Sur le plan méthodologique, les écueils sont de taille. J'aimerais souligner quelques-unes des difficultés rencontrées sur le plan du comparatisme international : la localisation des données, l'accès à ces données, les divergences culturelles, sans oublier le coût de la recherche multi-nationale. La localisation des données est souvent difficile. On connaît le cas de l'Allemagne, par exemple, dont un nombre incalculable d'archives a été détruit à la fin de la 2e guerre mondiale. Ursula Koch voudra peut être nous en parler plus tard. D'autres pays n'ont rien perdu, mais ont très peu conservé car il y avait plus urgent que de sauver des documents, comme survivre par exemple. La question se pose ainsi de savoir si ce qui a été conservé peut être utilisé, et si oui comment ? Quand les données sont localisées, il n'est pas toujours facile et même possible pour un étranger d'y accéder, pour diverses raisons. Les démarches sont parfois longues et même onéreuses. Ceci m'amène à parler des coûts de la recherche internationale. Les archives sont rarement transférables pour fins de recherche d'un pays à un autre. Il faut donc payer les frais de voyage et d'hébergement pour une période plus ou moins longue dans un pays étranger. D'autre part, il faut surmonter les divergences culturelles : Comment franchir la barrière de la langue ? Comment aborder des archives inconnues ? Trouver les sources pertinentes et nécessaires ? Quelles précautions faut-il prendre pour interpréter les données recueillies ? Jeremy Popkin vous fera peut être part de son expérience à ce sujet. Engager quelqu'un du pays concerné pour effectuer la recherche pourrait sembler être la solution pour enrayer cette difficulté, mais encore faut-il en avoir les moyens financiers et, dans un cadre universitaire être capable de se faire comprendre correctement par l'assistant de recherche. Malgré tout, ces situations procurent parfois des occasions d'échange d'outils de recherche.

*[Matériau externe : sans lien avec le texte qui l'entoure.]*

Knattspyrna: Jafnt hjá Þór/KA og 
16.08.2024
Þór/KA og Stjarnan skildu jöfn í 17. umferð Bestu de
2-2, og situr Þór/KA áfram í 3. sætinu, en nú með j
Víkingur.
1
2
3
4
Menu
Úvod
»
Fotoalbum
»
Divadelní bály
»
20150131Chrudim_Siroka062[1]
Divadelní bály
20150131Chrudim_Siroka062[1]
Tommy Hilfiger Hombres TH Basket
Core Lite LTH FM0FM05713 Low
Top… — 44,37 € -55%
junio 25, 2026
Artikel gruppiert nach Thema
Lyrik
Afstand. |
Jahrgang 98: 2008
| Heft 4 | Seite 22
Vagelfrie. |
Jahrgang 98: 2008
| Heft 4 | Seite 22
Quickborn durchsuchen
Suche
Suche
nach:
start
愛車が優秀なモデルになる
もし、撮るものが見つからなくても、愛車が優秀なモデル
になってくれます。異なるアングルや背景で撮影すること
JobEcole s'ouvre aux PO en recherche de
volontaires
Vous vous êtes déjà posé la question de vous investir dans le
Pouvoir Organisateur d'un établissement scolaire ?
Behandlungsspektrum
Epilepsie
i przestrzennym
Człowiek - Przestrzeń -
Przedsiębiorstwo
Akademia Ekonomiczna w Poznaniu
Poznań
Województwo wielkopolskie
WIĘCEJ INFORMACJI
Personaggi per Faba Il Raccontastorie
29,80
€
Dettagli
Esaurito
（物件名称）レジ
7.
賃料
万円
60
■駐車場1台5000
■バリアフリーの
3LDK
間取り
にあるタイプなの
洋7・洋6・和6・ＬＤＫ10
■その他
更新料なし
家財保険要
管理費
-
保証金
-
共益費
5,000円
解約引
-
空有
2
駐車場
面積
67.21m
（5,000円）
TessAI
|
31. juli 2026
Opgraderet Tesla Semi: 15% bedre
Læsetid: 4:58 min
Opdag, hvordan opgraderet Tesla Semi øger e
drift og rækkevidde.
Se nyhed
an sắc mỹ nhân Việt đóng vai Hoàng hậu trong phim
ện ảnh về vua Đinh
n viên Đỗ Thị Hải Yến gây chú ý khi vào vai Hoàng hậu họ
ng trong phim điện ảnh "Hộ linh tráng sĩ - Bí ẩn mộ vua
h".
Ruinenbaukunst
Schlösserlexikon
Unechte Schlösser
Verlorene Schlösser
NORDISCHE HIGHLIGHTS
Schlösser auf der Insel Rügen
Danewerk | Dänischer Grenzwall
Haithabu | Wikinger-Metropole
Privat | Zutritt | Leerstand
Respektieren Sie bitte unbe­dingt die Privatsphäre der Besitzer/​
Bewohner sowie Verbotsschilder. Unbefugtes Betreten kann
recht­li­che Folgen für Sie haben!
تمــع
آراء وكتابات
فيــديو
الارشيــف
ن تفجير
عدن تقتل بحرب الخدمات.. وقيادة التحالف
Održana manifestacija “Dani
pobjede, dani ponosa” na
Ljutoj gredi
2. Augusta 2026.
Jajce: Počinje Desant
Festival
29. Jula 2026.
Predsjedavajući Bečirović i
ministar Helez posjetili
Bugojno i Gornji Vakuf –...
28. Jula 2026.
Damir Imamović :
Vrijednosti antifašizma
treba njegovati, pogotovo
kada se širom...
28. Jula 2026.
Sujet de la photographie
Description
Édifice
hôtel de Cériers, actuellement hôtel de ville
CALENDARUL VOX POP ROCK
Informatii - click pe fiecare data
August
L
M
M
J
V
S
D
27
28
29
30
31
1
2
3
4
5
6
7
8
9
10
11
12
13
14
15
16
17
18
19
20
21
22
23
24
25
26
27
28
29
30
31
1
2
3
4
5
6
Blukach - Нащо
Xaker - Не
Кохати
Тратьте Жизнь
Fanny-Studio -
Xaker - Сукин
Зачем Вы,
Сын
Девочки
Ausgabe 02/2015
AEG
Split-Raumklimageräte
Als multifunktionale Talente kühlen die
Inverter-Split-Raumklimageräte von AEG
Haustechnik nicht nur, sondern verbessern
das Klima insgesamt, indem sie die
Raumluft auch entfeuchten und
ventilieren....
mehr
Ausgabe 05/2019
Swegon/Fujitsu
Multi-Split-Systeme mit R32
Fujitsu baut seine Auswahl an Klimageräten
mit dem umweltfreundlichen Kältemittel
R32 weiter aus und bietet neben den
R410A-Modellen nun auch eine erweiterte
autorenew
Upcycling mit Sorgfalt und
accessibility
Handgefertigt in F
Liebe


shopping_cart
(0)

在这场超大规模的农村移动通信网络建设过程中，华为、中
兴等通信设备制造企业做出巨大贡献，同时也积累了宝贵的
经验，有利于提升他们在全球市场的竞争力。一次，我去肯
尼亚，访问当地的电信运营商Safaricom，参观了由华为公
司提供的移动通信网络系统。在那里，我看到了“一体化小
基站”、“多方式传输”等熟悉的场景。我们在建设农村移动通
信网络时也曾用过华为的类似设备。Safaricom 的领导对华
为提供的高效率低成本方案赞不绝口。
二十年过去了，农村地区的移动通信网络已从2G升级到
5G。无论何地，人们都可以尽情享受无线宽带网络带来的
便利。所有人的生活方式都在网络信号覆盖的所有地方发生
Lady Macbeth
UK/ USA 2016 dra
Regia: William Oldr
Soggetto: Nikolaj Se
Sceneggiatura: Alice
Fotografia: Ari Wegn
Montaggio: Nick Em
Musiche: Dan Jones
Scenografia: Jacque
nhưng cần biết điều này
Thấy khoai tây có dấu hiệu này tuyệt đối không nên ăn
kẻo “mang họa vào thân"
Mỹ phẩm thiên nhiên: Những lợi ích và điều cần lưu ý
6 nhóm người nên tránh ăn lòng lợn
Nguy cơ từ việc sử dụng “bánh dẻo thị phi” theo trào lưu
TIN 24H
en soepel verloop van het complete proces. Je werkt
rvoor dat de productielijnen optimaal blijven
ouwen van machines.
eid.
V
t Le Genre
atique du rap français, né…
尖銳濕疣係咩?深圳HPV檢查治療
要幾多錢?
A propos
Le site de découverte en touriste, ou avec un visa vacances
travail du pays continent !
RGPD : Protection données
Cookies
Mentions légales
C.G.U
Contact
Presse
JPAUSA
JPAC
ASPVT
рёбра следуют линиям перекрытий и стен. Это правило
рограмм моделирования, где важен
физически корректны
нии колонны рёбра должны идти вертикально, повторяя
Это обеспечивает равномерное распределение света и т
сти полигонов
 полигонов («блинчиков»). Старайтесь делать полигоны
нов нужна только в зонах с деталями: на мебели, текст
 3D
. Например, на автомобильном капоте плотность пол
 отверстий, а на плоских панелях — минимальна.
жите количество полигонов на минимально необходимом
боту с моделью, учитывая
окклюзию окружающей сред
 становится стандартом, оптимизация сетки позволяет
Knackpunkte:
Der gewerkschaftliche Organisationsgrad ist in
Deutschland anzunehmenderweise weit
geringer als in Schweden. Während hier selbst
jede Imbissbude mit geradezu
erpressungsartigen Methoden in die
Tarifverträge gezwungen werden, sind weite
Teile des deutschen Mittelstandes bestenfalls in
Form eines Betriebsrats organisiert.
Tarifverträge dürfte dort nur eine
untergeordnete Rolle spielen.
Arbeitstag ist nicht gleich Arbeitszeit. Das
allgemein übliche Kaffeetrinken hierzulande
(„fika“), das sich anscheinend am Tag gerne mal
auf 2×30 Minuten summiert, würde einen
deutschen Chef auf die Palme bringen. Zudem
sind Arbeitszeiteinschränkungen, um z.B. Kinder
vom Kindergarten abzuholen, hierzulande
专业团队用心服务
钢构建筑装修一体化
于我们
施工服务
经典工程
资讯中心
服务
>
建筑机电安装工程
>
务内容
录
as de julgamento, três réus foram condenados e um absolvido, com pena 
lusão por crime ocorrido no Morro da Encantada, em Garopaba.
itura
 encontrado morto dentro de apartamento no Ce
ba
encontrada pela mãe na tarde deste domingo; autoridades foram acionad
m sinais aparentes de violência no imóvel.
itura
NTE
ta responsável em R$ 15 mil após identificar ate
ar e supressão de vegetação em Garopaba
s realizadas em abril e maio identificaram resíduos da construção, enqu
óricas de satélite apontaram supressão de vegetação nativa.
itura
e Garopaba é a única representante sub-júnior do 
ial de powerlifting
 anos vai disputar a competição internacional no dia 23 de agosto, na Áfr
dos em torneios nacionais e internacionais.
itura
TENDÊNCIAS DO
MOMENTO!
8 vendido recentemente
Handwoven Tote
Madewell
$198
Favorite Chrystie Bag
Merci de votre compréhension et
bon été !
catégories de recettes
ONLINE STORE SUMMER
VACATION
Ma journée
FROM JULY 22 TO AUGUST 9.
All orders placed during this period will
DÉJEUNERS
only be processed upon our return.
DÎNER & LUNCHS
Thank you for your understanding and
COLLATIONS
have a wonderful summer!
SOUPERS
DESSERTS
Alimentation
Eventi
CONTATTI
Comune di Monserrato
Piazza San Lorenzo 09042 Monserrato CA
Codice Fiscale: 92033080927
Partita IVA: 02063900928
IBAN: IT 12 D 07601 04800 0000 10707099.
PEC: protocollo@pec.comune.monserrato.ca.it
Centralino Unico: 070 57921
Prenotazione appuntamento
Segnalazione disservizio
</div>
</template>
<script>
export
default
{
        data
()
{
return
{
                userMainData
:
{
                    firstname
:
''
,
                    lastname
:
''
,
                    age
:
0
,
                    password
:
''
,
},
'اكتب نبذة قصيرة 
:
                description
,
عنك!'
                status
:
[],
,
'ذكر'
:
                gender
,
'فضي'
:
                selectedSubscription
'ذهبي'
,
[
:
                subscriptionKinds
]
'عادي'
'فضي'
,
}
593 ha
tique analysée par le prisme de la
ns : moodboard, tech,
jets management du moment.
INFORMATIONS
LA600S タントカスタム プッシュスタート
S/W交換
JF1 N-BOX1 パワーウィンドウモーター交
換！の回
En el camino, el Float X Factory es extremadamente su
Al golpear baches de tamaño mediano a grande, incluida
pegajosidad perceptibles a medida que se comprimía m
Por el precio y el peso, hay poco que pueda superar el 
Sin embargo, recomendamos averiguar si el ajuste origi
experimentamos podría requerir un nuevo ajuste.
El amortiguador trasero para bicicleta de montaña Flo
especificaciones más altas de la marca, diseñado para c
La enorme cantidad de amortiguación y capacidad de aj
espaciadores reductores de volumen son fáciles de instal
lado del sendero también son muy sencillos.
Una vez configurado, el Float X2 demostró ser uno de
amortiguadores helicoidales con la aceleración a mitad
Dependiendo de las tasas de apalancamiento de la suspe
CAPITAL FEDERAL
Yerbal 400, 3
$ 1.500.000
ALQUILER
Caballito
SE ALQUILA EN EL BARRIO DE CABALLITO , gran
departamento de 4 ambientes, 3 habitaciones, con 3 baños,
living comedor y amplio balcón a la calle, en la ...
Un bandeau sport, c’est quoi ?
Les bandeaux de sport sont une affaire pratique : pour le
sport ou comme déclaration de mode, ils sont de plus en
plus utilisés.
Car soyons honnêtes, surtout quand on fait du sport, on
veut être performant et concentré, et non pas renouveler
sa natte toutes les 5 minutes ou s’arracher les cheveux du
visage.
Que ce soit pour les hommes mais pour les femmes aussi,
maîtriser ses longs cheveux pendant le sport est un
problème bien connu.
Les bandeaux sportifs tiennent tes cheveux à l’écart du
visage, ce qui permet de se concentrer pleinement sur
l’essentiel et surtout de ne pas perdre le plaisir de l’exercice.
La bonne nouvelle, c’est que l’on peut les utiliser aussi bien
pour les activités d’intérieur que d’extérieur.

Pour toutes ces raisons, l'histoire comparatiste des médias est peu explorée, soit parce que les chercheurs n'osent pas remettre en question des ‘vérités reçues', soit tout simplement parce que sa réalisation est parsemée de difficultés de tous genres. Alors, dans ces conditions, pourquoi s'acharner à comparer ? Pour ma part, je crois que l'identification et la compréhension d'un événement, pour utiliser le terme de Philip Abrams, se fait à partir de ses frontières avec d'autres événements en recherchant les interactions, les échanges, les confrontations, etc. Comparer permet aussi d'étudier la variation des idées, des pratiques, de leurs expressions dans des groupes divers, des jeux de pouvoirs imbriqués dans le processus de leur transmission et de leur reproduction. L'histoire comparatiste des médias est un domaine passionnant, parce que les enjeux sont importants, évidemment, mais aussi parce que, une fois qu'on a surmonté les écueils méthodologiques, cette approche permet de découvrir des savoirs nouveaux et surtout critiques qui dérangent les idées reçues et les catégories déjà établies. J'espère avoir convaincu quelques-uns d'entre vous de s'y intéresser et, pourquoi pas, j'espère aussi que de cette table ronde pourront sortir des projets de collaboration internationale.